I’ve been going to this coffee-shop more often, the one Austin Ave., right outside Downtown. There’s a subtle charm about the joint that I simply can’t shake. The coffee is better, yes (they roast their own beans), but there is something else about it. You see, I like coffee-shops, but very rarely after ordering my desired beverage do I actually sit in one. I prefer to grab my coffee and retreat back to a place I’m more familiar with, like the university library or my apartment.
But this place is different. When I order, I find myself having no problem with sitting. I order the coffee “for here” often, and it's poured into these small, plain ceramic cups. When I finally take my seat, being sure to always scope out an electrical outlet for my laptop, I find myself being perfectly content with who I am and what I’m doing, even if it’s just for the moment.
Very rarely nowadays do I find myself being able to sit and be present anywhere else.
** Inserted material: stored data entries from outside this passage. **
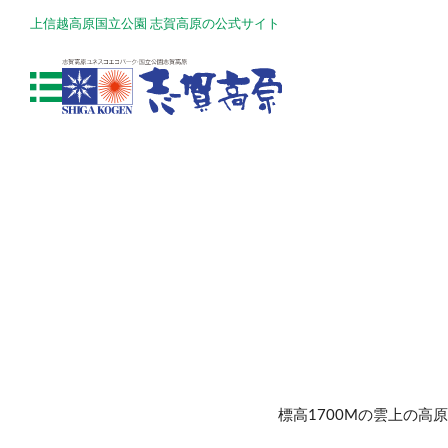
上信越高原国立公園 志賀高原の公式サイト
標高1700Mの雲上の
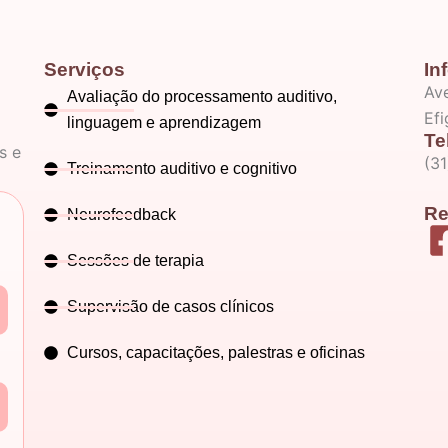
Serviços
In
Ave
Avaliação do processamento auditivo,
Ef
linguagem e aprendizagem
Te
s e
(3
Treinamento auditivo e cognitivo
Re
Neurofeedback
Sessões de terapia
Supervisão de casos clínicos
Cursos, capacitações, palestras e oficinas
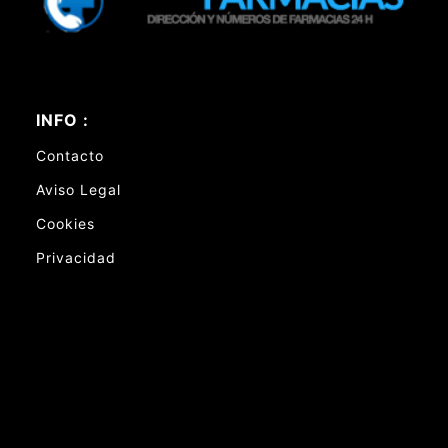
INFO :
Contacto
Aviso Legal
Cookies
Privacidad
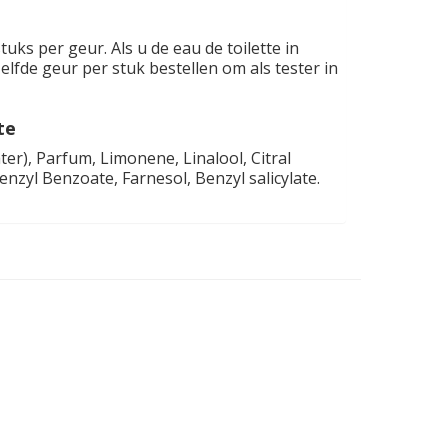
tuks per geur. Als u de eau de toilette in
zelfde geur per stuk bestellen om als tester in
te
ter), Parfum, Limonene, Linalool, Citral
Benzyl Benzoate, Farnesol, Benzyl salicylate.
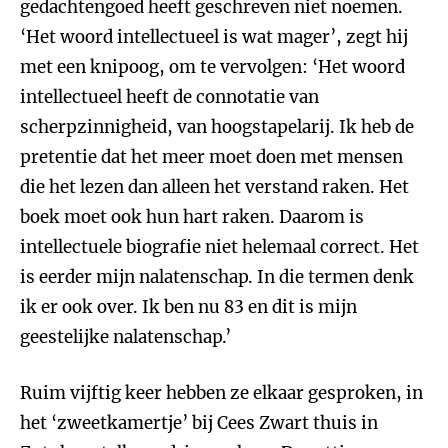
gedachtengoed heeft geschreven niet noemen.
‘Het woord intellectueel is wat mager’, zegt hij
met een knipoog, om te vervolgen: ‘Het woord
intellectueel heeft de connotatie van
scherpzinnigheid, van hoogstapelarij. Ik heb de
pretentie dat het meer moet doen met mensen
die het lezen dan alleen het verstand raken. Het
boek moet ook hun hart raken. Daarom is
intellectuele biografie niet helemaal correct. Het
is eerder mijn nalatenschap. In die termen denk
ik er ook over. Ik ben nu 83 en dit is mijn
geestelijke nalatenschap.’
Ruim vijftig keer hebben ze elkaar gesproken, in
het ‘zweetkamertje’ bij Cees Zwart thuis in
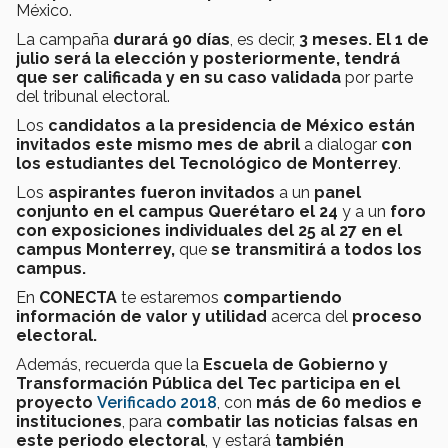
México.
La campaña
durará 90 días
, es decir,
3 meses. El
1 de
julio será la elección y posteriormente, tendrá
que ser calificada y en su caso validada
por parte
del tribunal electoral.
Los
candidatos a la presidencia de México están
invitados este mismo mes de abril
a dialogar
con
los estudiantes del Tecnológico de Monterrey
.
Los
aspirantes fueron invitados
a un
panel
conjunto en el campus Querétaro el 24
y a un
foro
con exposiciones individuales
del 25 al 27 en el
campus Monterrey,
que
se transmitirá a todos los
campus.
En
CONECTA
te estaremos
compartiendo
información de valor y utilidad
acerca del
proceso
electoral.
Además, recuerda que la
Escuela de Gobierno y
Transformación Pública del Tec
participa en el
proyecto
Verificado 2018
, con
más de 60 medios e
instituciones
, para
combatir las noticias falsas en
este periodo electoral
, y estará
también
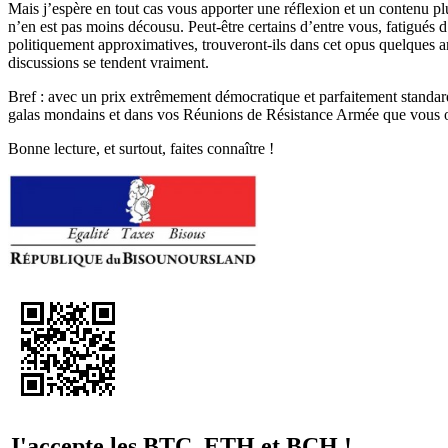
Mais j’espère en tout cas vous apporter une réflexion et un contenu plu
n’en est pas moins décousu. Peut-être certains d’entre vous, fatigués d
politiquement approximatives, trouveront-ils dans cet opus quelques arg
discussions se tendent vraiment.
Bref : avec un prix extrêmement démocratique et parfaitement standa
galas mondains et dans vos Réunions de Résistance Armée que vous o
Bonne lecture, et surtout, faites connaître !
J'accepte les BTC, ETH et BCH !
I’m not quite sure why this is. Maybe it’s the ambience of the shop, the coming-and-going-ness of it all. I look around and I watch all the other college kids who make their routine visits to this inviting little place, and for a brief moment I’m offered a glimpse into their lives, all the mundanities they also suffer from, the homework assignments, spiral notebooks, laptops and pens sprawled out across the window-side booths.
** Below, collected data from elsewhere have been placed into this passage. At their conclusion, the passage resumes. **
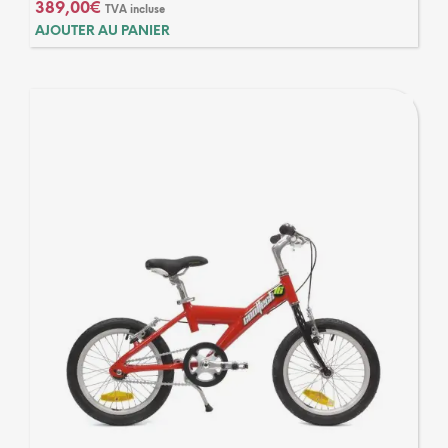
389,00
€
TVA incluse
AJOUTER AU PANIER
1 avis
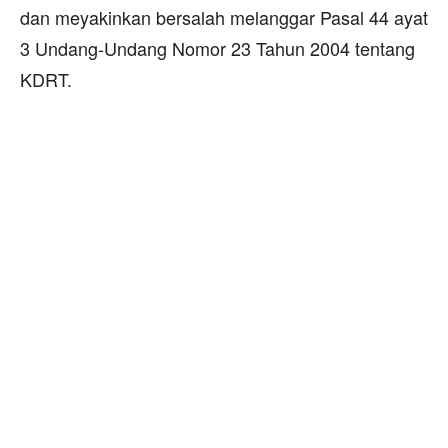
dan meyakinkan bersalah melanggar Pasal 44 ayat
3 Undang-Undang Nomor 23 Tahun 2004 tentang
KDRT.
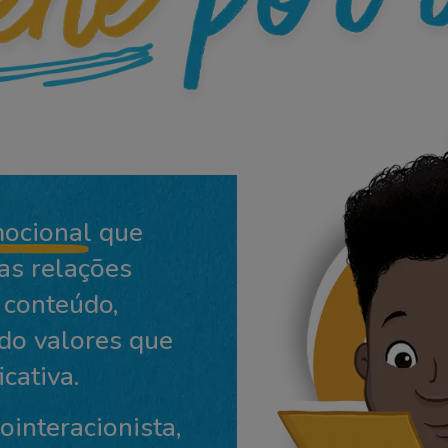
ocional
que
as relações
conteúdo,
do valores que
cativa.
interacionista,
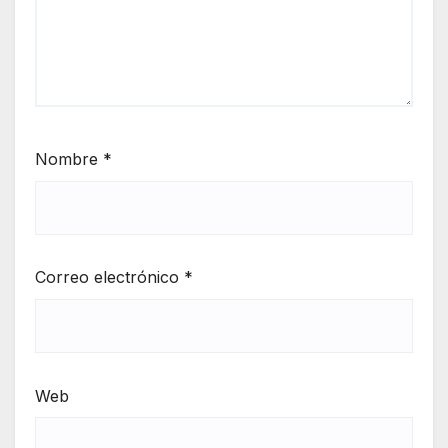
Nombre
*
Correo electrónico
*
Web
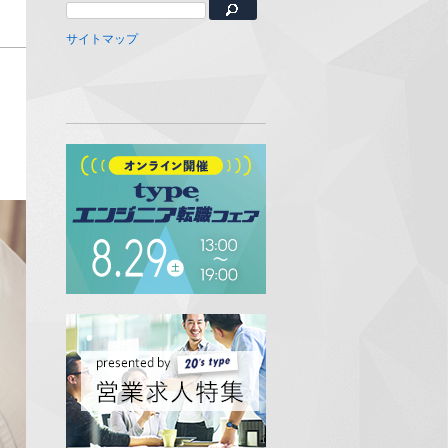
サイトマップ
I suppose that’s the interesting thing about places like these. You can order a coffee and just sit there, and for once in our short, miserable little lives, we’re able to see that we’re just like everyone else. There is nothing particularly remarkable about most people, and that’s okay, because we all just kind of live among one another. In the case of these little hole-in-the-wall shops, the arrangement is quietly and subconsciously understood.
Maybe that’s what Murray’s Bagel Shop is really all about. I’ve admittedly been struggling to figure out what this name really means. The name Murray was a nickname given to me by my mother to tease me, a playful way of reminding me of my abject cynicism, my overall outlook. But maybe more broadly Murray represents a specific archetype, someone who might be found in all of us at some point during our lives. He sits there and orders his coffee, maybe a bagel too, and for a small moment he is able to simply sit and exist as he is in that moment.
Maybe there is something more to this concept. I’ll let you know if I find anything.